I wasn’t going to tell Alice about Vera. We swam out to deeper water, our heads bobbing close to each other. Alice pulled up her top and hugged me while we floated. I had never felt a girl’s breasts on me; it was blurry beneath the water and I couldn’t see, but I could feel her shape pressed upon me; I could feel her cool, squeaky skin and the deeper warmth near her bones. Her body felt like two currents; her arms around my neck, I could hear her breathing in one ear, and I could hear the ocean in the other. I felt the world had shrunk, but I knew it hadn’t, and all anyone on the beach could see, if they were looking at all, was our bobbing heads; everything beneath, her breasts, her knees, her toes dangling against my toes, was invisible, even to me.

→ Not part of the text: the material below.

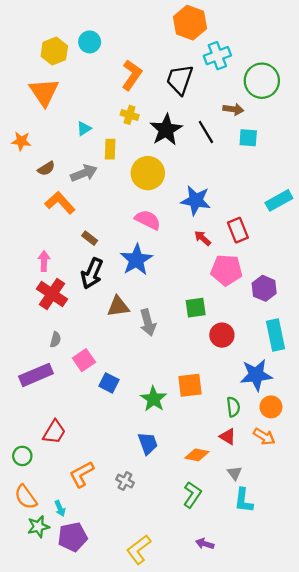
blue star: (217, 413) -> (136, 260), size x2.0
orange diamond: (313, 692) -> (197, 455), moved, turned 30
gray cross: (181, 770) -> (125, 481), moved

The sun was moving away from us and over the land, and the moon was gathering in the sky, not too pronounced, but just enough to let you know that night was coming with the new tide. Alice was weightless in my arms, insubstantial, holding me, brushing against me as we floated. We seemed like two fish circling and touching each other. Slippery breaths. I kissed her, soft, like on the balcony the other night. She tasted of salt, of the sea, and she kissed back. The water held us. Cool and warm currents spiraled around, and Alice kissed me again, the water lifting us toward the moon. We dipped in the wake of a wave as it rolled toward shore and rose again on a new wave gathering below us. I opened my eyes. Alice’s eyes were closed. Her hair floated on the water. We were far from shore, but I could see the umbrellas, like flowers in the sand, and the blankets, and the tall grass bending in the breeze on dunes near the houses
with painted white window frames and cedar sides, some dark as mulch, others faded to bone. Alice stopped kissing me and slipped her arms from around me; she straightened her top and swam gracefully away. I followed with a breaststroke, my arms and legs out of rhythm, but I was moving forward, a vessel, trailing Alice to the shore. She rode a wave in as if she were born from water. I caught a slow wave farther out, riding in its middle, feeling it curl around me until it gently broke.